━━━ Record list
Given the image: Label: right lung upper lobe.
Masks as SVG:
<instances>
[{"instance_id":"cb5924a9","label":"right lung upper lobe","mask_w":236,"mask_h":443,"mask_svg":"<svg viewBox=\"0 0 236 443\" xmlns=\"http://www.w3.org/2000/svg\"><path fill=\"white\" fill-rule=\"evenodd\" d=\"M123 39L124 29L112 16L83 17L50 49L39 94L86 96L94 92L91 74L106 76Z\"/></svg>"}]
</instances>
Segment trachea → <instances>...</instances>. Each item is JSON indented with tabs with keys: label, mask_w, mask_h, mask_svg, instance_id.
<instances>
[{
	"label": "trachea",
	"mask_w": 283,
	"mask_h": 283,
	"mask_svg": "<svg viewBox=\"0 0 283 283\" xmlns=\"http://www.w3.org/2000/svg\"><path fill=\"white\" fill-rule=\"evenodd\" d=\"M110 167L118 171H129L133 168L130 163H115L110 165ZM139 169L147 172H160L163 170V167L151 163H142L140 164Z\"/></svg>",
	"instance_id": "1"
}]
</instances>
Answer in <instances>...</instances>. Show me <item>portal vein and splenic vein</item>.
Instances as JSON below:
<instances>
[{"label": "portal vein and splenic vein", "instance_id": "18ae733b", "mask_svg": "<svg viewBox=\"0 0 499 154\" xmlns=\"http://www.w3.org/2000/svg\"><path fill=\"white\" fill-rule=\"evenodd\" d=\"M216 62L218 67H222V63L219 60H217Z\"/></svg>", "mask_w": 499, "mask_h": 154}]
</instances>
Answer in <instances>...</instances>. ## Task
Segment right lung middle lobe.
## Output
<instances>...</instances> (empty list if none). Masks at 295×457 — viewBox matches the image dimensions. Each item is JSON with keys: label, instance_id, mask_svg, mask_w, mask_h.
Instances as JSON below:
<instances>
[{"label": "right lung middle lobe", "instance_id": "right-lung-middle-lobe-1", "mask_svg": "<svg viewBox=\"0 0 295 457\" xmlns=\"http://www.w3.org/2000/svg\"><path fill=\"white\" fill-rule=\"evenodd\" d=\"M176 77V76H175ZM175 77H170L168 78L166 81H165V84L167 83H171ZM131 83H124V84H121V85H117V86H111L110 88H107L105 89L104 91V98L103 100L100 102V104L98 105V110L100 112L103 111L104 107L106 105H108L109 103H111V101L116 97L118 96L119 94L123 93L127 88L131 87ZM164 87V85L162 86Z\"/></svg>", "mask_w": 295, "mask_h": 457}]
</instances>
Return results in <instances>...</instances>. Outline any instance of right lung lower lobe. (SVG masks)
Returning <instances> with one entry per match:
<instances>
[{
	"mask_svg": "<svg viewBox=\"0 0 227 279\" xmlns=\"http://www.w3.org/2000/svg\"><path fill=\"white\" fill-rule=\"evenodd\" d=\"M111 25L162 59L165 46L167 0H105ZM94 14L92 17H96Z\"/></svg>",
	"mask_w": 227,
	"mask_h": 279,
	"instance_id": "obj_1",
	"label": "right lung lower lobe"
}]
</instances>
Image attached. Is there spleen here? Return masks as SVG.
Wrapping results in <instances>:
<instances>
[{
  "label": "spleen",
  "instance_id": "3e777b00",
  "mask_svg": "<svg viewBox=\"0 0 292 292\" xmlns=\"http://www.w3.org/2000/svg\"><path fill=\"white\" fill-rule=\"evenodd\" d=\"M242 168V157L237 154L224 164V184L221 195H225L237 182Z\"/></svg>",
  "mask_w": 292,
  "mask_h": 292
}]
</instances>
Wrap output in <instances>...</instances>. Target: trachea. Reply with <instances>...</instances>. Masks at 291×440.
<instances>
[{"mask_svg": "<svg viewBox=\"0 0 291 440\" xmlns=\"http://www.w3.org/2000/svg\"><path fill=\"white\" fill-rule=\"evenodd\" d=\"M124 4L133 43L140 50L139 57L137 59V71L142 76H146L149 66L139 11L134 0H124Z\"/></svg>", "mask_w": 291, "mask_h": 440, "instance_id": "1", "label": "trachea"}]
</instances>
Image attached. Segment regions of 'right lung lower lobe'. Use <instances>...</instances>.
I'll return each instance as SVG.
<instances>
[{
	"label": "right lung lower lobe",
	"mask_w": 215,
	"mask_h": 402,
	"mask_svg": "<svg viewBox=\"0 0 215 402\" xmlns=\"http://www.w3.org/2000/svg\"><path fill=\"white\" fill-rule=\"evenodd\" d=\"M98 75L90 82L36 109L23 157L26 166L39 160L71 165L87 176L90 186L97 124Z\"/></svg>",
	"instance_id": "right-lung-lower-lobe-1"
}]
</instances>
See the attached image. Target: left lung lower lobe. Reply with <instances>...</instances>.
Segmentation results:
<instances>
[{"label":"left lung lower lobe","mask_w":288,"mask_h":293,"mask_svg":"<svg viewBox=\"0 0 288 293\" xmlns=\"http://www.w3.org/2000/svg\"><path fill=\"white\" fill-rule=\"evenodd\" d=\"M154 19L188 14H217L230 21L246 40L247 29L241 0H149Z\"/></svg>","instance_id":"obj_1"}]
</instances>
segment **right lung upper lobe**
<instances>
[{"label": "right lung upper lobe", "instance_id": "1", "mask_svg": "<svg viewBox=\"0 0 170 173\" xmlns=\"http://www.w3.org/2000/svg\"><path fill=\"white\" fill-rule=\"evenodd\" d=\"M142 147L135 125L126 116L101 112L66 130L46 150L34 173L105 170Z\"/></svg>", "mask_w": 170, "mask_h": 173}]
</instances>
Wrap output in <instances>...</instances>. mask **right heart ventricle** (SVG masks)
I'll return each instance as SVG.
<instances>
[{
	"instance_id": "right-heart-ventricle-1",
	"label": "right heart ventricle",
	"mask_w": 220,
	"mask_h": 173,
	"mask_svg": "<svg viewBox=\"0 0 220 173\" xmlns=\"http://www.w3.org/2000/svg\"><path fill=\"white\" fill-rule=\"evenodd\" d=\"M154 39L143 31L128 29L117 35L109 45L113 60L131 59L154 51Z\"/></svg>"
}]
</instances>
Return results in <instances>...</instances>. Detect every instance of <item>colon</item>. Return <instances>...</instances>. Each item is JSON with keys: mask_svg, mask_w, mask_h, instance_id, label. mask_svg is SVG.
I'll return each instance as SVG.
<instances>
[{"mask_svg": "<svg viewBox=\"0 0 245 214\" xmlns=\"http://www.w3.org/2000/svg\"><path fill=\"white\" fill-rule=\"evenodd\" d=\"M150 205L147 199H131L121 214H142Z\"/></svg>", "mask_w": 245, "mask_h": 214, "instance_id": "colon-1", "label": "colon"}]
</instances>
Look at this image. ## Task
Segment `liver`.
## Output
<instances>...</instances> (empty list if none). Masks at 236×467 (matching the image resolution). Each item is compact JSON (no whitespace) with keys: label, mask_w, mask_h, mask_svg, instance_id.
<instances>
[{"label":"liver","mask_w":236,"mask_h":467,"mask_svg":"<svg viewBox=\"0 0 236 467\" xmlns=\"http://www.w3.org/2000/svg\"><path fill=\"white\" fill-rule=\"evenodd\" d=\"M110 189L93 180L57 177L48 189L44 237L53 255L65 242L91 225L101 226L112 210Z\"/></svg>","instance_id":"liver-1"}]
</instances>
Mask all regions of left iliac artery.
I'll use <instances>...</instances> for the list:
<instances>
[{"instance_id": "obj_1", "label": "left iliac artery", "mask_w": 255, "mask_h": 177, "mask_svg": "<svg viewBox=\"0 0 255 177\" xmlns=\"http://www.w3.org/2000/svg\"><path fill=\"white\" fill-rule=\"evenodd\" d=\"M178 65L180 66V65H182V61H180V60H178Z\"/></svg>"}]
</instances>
━━━━━━
> [Written task] Please pick out and copy every line of the rows above that contains the string "upper". Case counts.

> [Task solution]
Given the image: Label: right lung upper lobe.
[{"instance_id":"cb5924a9","label":"right lung upper lobe","mask_w":236,"mask_h":443,"mask_svg":"<svg viewBox=\"0 0 236 443\" xmlns=\"http://www.w3.org/2000/svg\"><path fill=\"white\" fill-rule=\"evenodd\" d=\"M123 39L124 29L112 16L83 17L50 49L39 94L86 96L94 92L91 74L106 76Z\"/></svg>"}]
segment **right lung upper lobe**
[{"label": "right lung upper lobe", "instance_id": "1", "mask_svg": "<svg viewBox=\"0 0 170 173\" xmlns=\"http://www.w3.org/2000/svg\"><path fill=\"white\" fill-rule=\"evenodd\" d=\"M142 147L135 125L126 116L101 112L66 130L46 150L34 173L105 170Z\"/></svg>", "mask_w": 170, "mask_h": 173}]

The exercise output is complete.